I don’t want to minimise Sam’s challenges – loads of things are tough for him, almost nothing comes easily, and much is really unfair. And as a family we sometimes struggle when Sam’s disability makes things more complicated for all of us. But right now, as a seven year old boy, Sam is having a good life most of the time (and really, which child is having a good life all of the time? I mean every kid has to tidy up or eat Brussels sprouts or go home some of the time). He has loads of fun. He laughs most days. He is loved. He is learning. He is thriving.
By way of illustration, between his sixth and seventh birthdays Sam:
- Had a baby sister: tolerated Stella’s wailing, put up with a third of our attention rather than half, learnt to deal with her grabbing onto his legs and pulling his hair. And then got a new baby cousin, Ralph, who also sometimes likes a bit of a wail.
- Learnt to cycle his trike on his own: whizzed round in circles, racing Eli and being unbelievably pleased with himself. He is still working on learning how to steer.
- Made really noticeable progress with communication: starting to eyepoint using his communication book to tell us things, more reliably telling us yes and no.
- Made huge progress on using his eyegaze computer: using it almost every day, knowing exactly what he wants to do, reliably choosing stories and then navigating through them like a pro, using communication software to create messages that were totally appropriate to the moment.
- Went on holiday to Cornwall and France: first flight for three years, loads of swimming and beach time, hanging out with family and friends, getting tanned (and on one unfortunate occasion burned), getting a new passport.
- So many jokes with Eli. So many lovely moments between these two boys.
- Started staying at a children’s hospice for the occasional night, didn’t seem to be traumatised.
- Moved house, again. Visited the building site to review progress and try out his new lift. Before he is eight he should have managed yet another move, his sixth since he was born.
- Began to be hoisted (rather than manually lifted) for most transfers between chairs and beds: coped much better with this than his mum.
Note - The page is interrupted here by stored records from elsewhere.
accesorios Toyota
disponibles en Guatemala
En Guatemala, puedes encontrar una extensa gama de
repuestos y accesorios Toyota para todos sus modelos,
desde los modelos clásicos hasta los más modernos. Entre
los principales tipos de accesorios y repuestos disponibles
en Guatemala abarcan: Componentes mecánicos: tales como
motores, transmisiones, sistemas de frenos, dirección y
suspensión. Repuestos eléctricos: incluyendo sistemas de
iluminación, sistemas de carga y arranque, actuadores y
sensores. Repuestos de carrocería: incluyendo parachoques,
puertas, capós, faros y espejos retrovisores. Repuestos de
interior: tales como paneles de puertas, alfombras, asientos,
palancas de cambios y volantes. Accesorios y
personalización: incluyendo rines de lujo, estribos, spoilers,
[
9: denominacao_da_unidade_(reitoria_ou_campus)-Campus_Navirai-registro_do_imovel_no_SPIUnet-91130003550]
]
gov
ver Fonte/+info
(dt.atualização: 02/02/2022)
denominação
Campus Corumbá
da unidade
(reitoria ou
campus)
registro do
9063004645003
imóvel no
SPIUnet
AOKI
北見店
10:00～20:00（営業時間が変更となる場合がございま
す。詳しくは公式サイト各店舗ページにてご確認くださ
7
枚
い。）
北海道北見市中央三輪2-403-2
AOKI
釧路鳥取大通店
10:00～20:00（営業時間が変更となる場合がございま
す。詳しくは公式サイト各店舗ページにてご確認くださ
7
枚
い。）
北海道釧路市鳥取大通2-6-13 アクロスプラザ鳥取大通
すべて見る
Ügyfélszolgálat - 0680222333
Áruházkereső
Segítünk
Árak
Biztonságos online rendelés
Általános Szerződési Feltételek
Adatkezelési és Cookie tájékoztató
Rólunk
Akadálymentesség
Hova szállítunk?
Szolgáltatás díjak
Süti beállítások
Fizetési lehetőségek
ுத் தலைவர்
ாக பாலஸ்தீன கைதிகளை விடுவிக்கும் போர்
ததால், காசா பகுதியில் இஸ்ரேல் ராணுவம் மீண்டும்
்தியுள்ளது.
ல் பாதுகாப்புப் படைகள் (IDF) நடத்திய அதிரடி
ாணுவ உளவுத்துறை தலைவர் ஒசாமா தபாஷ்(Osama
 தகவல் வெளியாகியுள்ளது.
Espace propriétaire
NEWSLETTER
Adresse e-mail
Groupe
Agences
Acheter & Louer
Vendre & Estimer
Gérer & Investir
- Listened to lots and lots of audiobooks: his bluetooth speaker and ipod have become essentials wherever Sam goes, and there’s therefore been less screen time, developed a love for the books of David Walliams (except the highly emotional ending of Gangsta Granny) and late in the year Harry Potter.
- Finished his first year at a new school: totally smashed it, participated in a whole school play in his walker, another year of loving learning, fascinated by the Great Fire of London.
- Was increasingly contented: Sam has spent the last year less fractious and generally happier. We spend less time flicking though films to find the one he is happy to watch, less energy trying to entertain him in public places so we can finish our lunch. This is probably connected to us having more (paid) help, and Sam getting older and more mature, helped – we think – by his surgery in 2015. As long as we explain what’s what is going on or is about to happen, Sam is noticeably more able to deal with unfamiliar or demanding environments. Long may it continue.
As we celebrate another year of Sam being our son, I am so very proud of this boy (and still so very sad that seven years ago he was still in hospital). He is such a joy to us all, so filled with patience and humour and determination. Happy New Year everyone – let’s all hope we come across more Sams, less pity and more positivity in 2017.